(Task statement): Reproduce the passage on church performance statistics word for word, starting at "The Church Almanac" and ending at "mostly bad news.".

Tuesday, January 7, 2020


Chapter 15
 The terrible church performance statistics a paid ministry creates


It was the question of church performance statistics that got me started on this entire line of research which resulted in this book about a forbidden paid ministry supported by forbidden tithing, both items condemned by the scriptures, which items are also the cause of all current church problems, including extremely slow church growth. As I saw the church reporting very bad statistics year after year, with the trend going downward, instead of upward as one might hope, I was alarmed that this could be going on without my understanding the process in any way. Certainly, the church leaders were not openly giving us any data and related commentary on this important general question. I was told on one occasion by a very senior church leader that it was none of my business to worry about such things -- they were the only ones who needed to know about such things.  Nonetheless, I couldn't see why every member on the planet would not want to know about how well or how badly the church was doing and what the factors might be that were involved.

During the 1980s I was researching two interrelated books concerning Joseph Smith's United Order and Brigham Young's United Order mostly to explore the unusual doctrinal issues that arose during that early time period. Both of those books on history had much to do with the growth and progress of the church in the 1800s, so I naturally became curious also about more current church growth, and began to locate and collate statistics on that topic.

The Church Almanac was a book that was published each year for many years which gave all the statistical data available about the church and its growth around the world, beginning in 1830. It also included other news items such as information about the temples which were added, etc. Unfortunately, that publication is now out of print, possibly because that series of books documented what has gradually become mostly bad news.

(Data excerpt):
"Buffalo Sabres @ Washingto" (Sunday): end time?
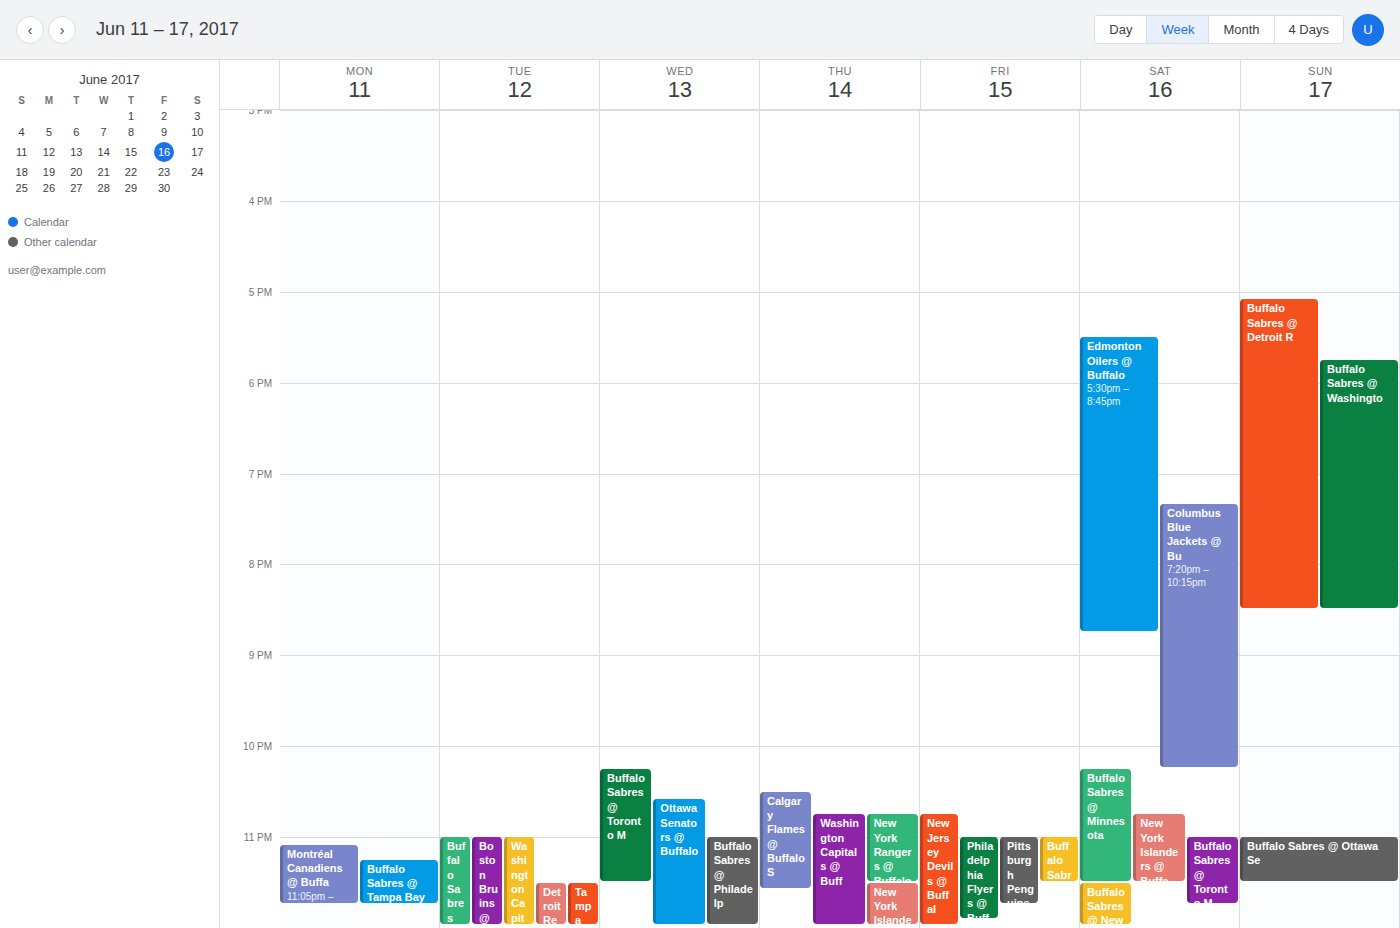
8:30 PM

(Exercise answer):
The Church Almanac was a book that was published each year for many years which gave all the statistical data available about the church and its growth around the world, beginning in 1830. It also included other news items such as information about the temples which were added, etc. Unfortunately, that publication is now out of print, possibly because that series of books documented what has gradually become mostly bad news.